» **Source extract**
• • • • • • •
I had one of the oddest Post Office experiences ever. Granted, nothing really interesting ever happens at the Post Office, so when something partly palatable happens, not since people stopped sending terrible diseases in random, unmarked envelops - so it's like. Wow! when something does.
But, the Post Office is basically a place where you pick up bills, wait in long lines and look at the new stamps commemorating the lovable, colorful Looney Toons characters. At this point, I have to admit that I've bought stamps just for what they've look like. The US Post Office came out with Andy Warhol stamps and I've used them to personalize everything that demands a sticker; my phone, my car, other people's cars, random asses that come to close - it's a sick sticker and I don't treat it as a stamp. My brother told me one time, that you can write "Free, service for the blind", on an envelope, and your letter will get to it's proud destination... eventually.
I went to my PO Box, which is located in the Post Office on Walnut Street in Boulder. It's about a hour away from my apartment in South Denver. I keep it there, even though I've lived in Denver since last summer, because it's the last thing I have of Boulder that's really mine; a small, 6" by 6" by 12" nook in the heart of downtown, near where I spent many a nights sip sipping expensive coffee while reading heavy books, days where I had nothing to do but skate and look cool doing just that, the afternoons where I'd work till 6 pm, take a break and come back to work. My ex girlfriends in Boulder aren't mine. The skatepark isn't mine, that box; that little pathetic metal box. That's mine.
So today, I received a envelop from Japan, which cool just because it's different. It has Japanese writing a stamp of Mt. Fuji and the envelop is sealed from the side, and not the top and that's just cool as fuck; again, for a Post Office Experience.
I also received a announcement that I had a larger package awaiting me. Anything that doesn't fit in the nook, gets put somewhere else and I have to wait in the line of Hell and retrieve it. While waiting, I went through my mail. I licensed out a trade name, and now I get junk mail offering everything from credit cards, to insurance, to merchant accounts. It's pathetic. I also received the Random, Small Envelop, usually used to send checks. I receive a lot of checks in the mail, from freelance work. I eagerly opened it up.
• • • • • • •
» **Your objective**
In the Post Office passage, begin at the words "I went to my" and stop after "box. That's mine.", and write that part again with "PO Box" swapped for "mailbox".

» **Provided data**
• • • • • • •
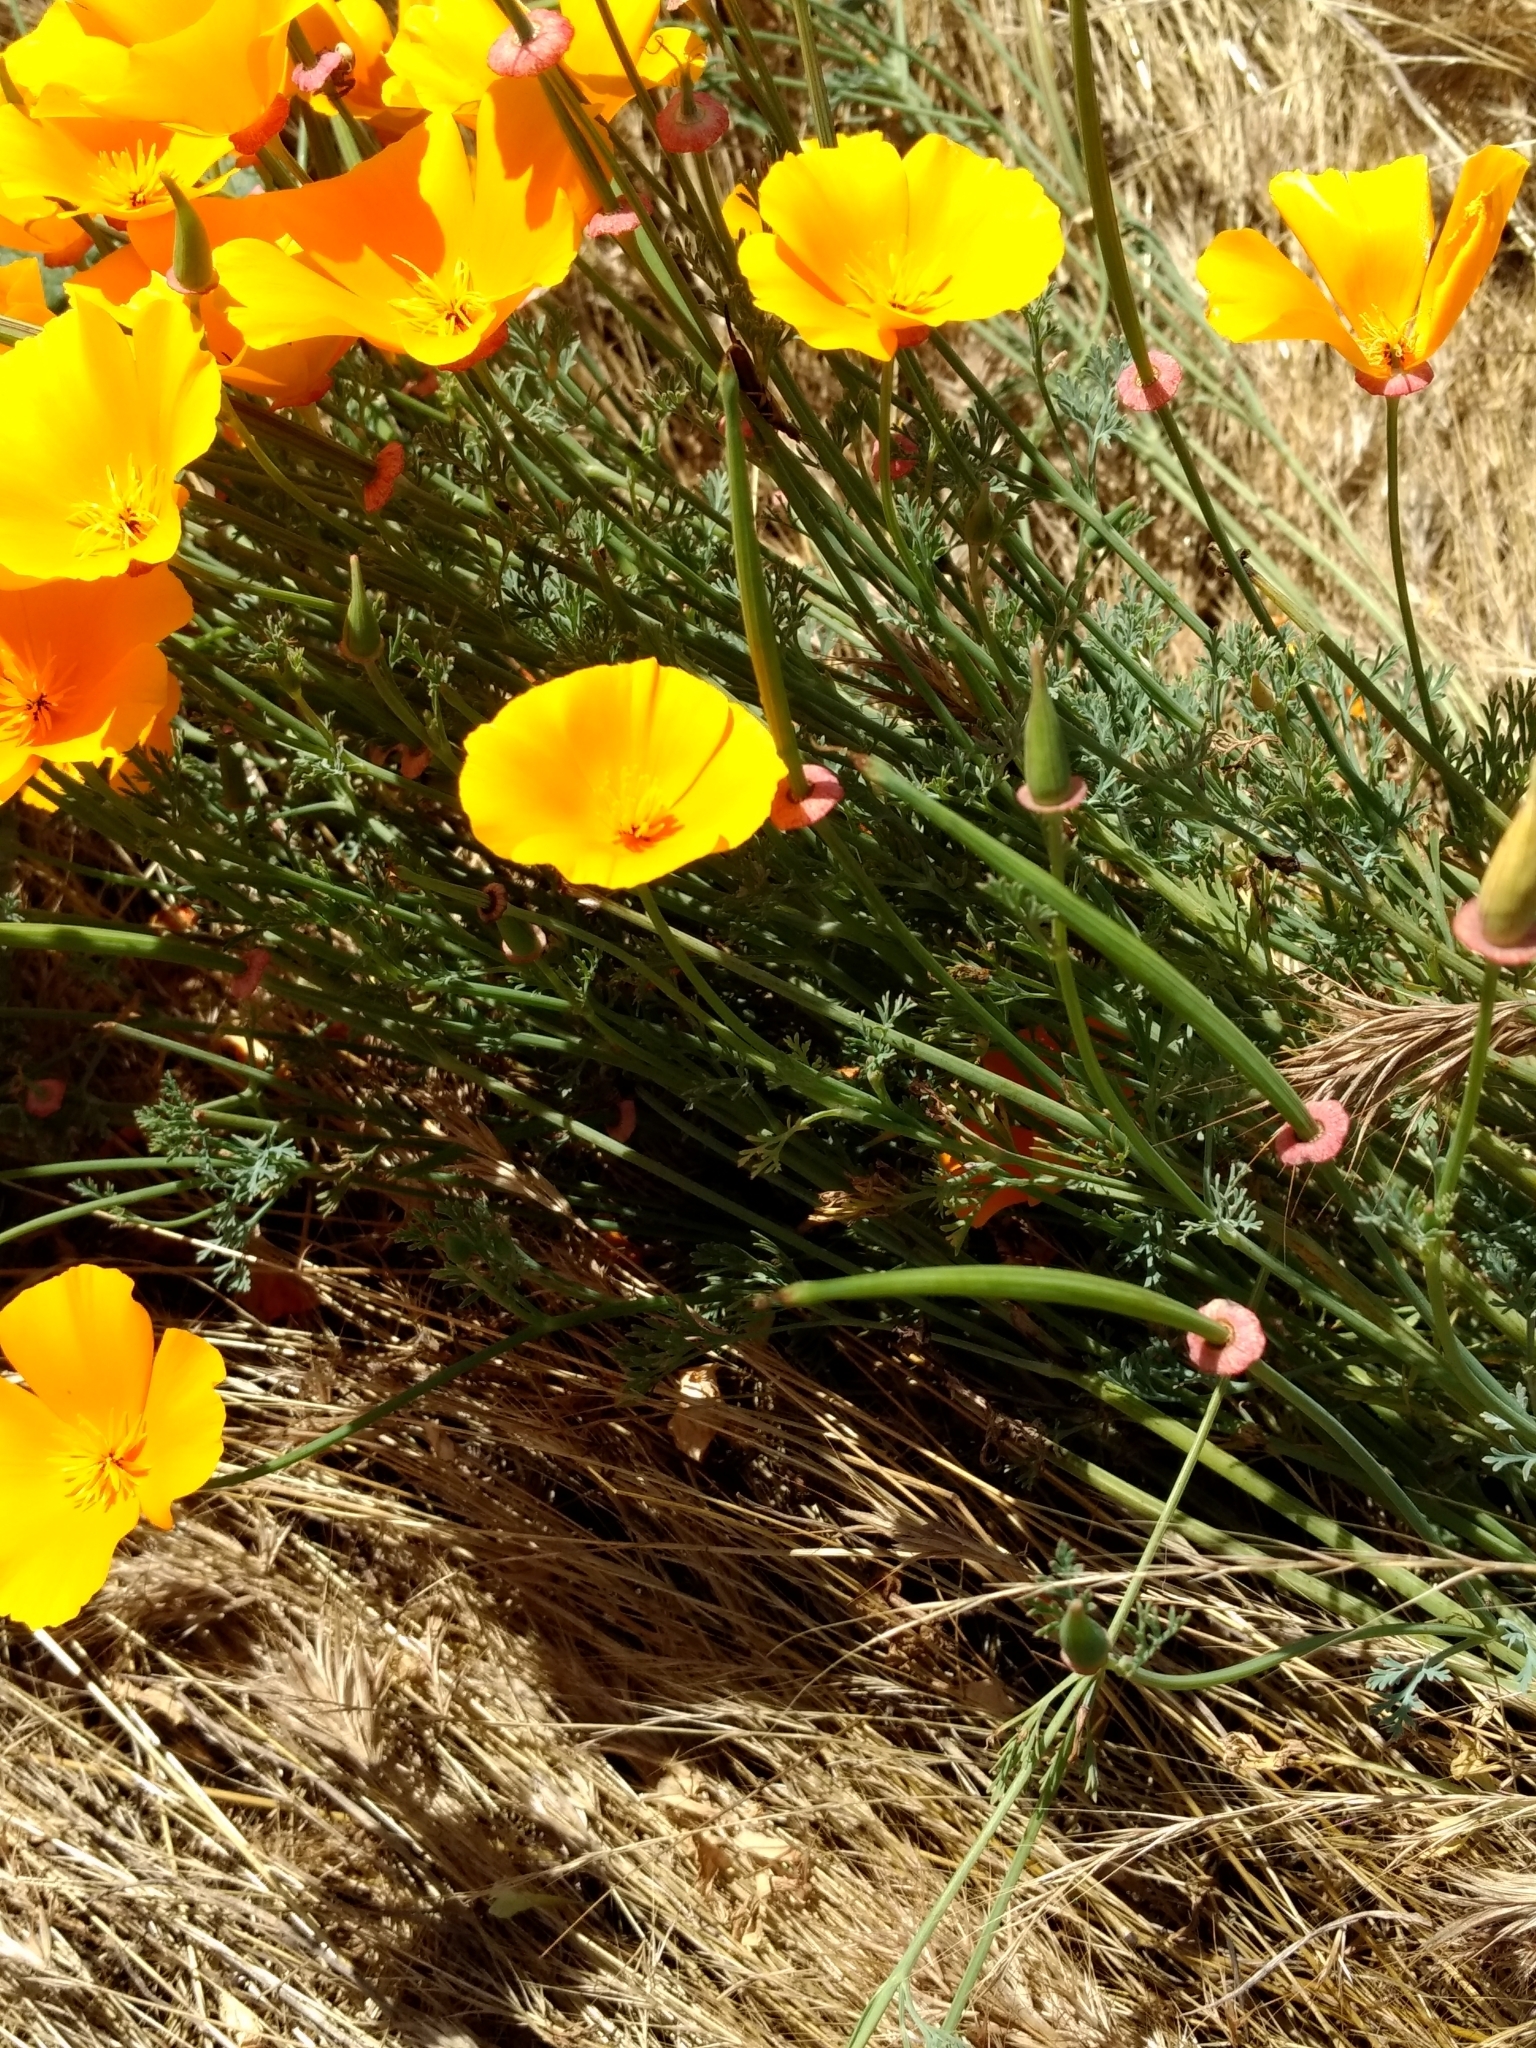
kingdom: Plantae
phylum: Tracheophyta
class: Magnoliopsida
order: Ranunculales
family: Papaveraceae
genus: Eschscholzia
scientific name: Eschscholzia californica
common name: California poppy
• • • • • • •
» **Response area**
I went to my mailbox, which is located in the Post Office on Walnut Street in Boulder. It's about a hour away from my apartment in South Denver. I keep it there, even though I've lived in Denver since last summer, because it's the last thing I have of Boulder that's really mine; a small, 6" by 6" by 12" nook in the heart of downtown, near where I spent many a nights sip sipping expensive coffee while reading heavy books, days where I had nothing to do but skate and look cool doing just that, the afternoons where I'd work till 6 pm, take a break and come back to work. My ex girlfriends in Boulder aren't mine. The skatepark isn't mine, that box; that little pathetic metal box. That's mine.